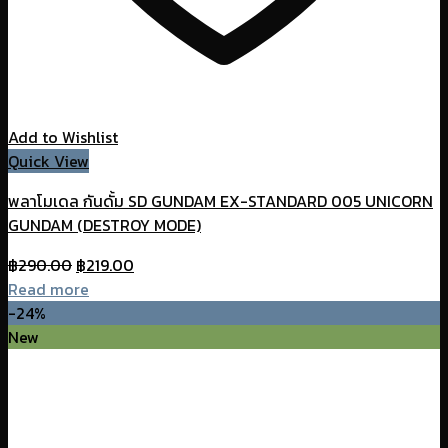
Add to Wishlist
Quick View
พลาโมเดล กันดั้ม SD GUNDAM EX-STANDARD 005 UNICORN
GUNDAM (DESTROY MODE)
Original
Current
฿
290.00
฿
219.00
price
price
Read more
was:
is:
-24%
฿290.00.
฿219.00.
New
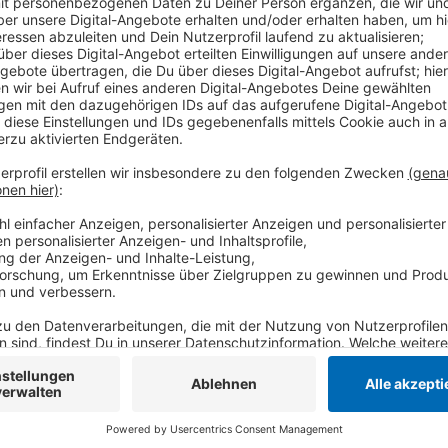
Feld" und „Wasserstraße/Schindackersweg“ in Kaldenk
einsehbar. Letzteres liegt demnach nördlich des Sch
Straße. Westlich grenzen dann die Grünbereiche rund 
Wohnraum sei in Nettetal sehr gefragt, so die Stadt
Anzeige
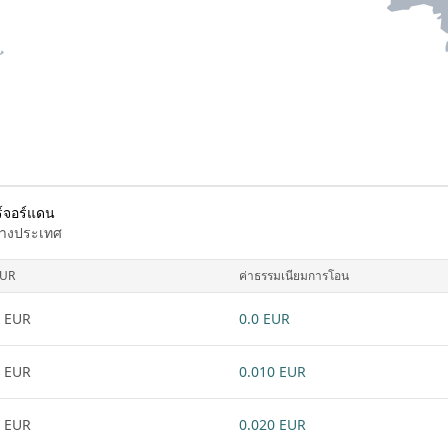
ร์จอร์แดน
ต่างประเทศ
UR
ค่าธรรมเนียมการโอน
 EUR
0.0 EUR
 EUR
0.010 EUR
 EUR
0.020 EUR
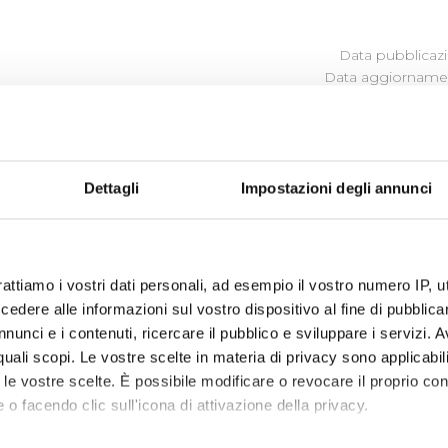
Data pubblicazi
Data aggiornamen
NDICATORI DI REALIZZAZIONE 
HE
Dettagli
Impostazioni degli annunci
programma degli interventi di Publiacqua 2016 - 2021 (visual
rattiamo i vostri dati personali, ad esempio il vostro numero IP, 
isioni nel 2020
dere alle informazioni sul vostro dispositivo al fine di pubblica
nunci e i contenuti, ricercare il pubblico e sviluppare i servizi. A
r quali scopi. Le vostre scelte in materia di privacy sono applicabi
to le vostre scelte. È possibile modificare o revocare il proprio 
 o facendo clic sull'icona di attivazione della privacy.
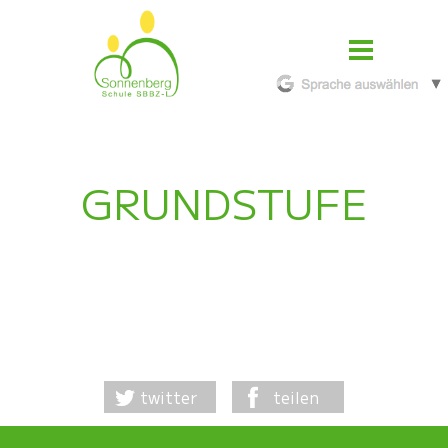
GRUNDSTUFE
twitter
teilen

TASK DETAILS → Can you return the text lines of every row above, character for character, without the pictures?

ANSWER AREA →
Add to Wishlist
Quick View
พลาโมเดล กันดั้ม SD GUNDAM EX-STANDARD 005 UNICORN
GUNDAM (DESTROY MODE)
Original
Current
฿
290.00
฿
219.00
price
price
Read more
was:
is:
-24%
฿290.00.
฿219.00.
New
Feld" und „Wasserstraße/Schindackersweg“ in Kaldenk
einsehbar. Letzteres liegt demnach nördlich des Sch
Straße. Westlich grenzen dann die Grünbereiche rund 
Wohnraum sei in Nettetal sehr gefragt, so die Stadt
Anzeige
ร์จอร์แดน
ต่างประเทศ
UR
ค่าธรรมเนียมการโอน
 EUR
0.0 EUR
 EUR
0.010 EUR
 EUR
0.020 EUR
Data pubblicazi
Data aggiornamen
NDICATORI DI REALIZZAZIONE 
HE
Dettagli
Impostazioni degli annunci
programma degli interventi di Publiacqua 2016 - 2021 (visual
rattiamo i vostri dati personali, ad esempio il vostro numero IP, 
isioni nel 2020
dere alle informazioni sul vostro dispositivo al fine di pubblica
nunci e i contenuti, ricercare il pubblico e sviluppare i servizi. A
r quali scopi. Le vostre scelte in materia di privacy sono applicabi
to le vostre scelte. È possibile modificare o revocare il proprio 
 o facendo clic sull'icona di attivazione della privacy.
GRUNDSTUFE
twitter
teilen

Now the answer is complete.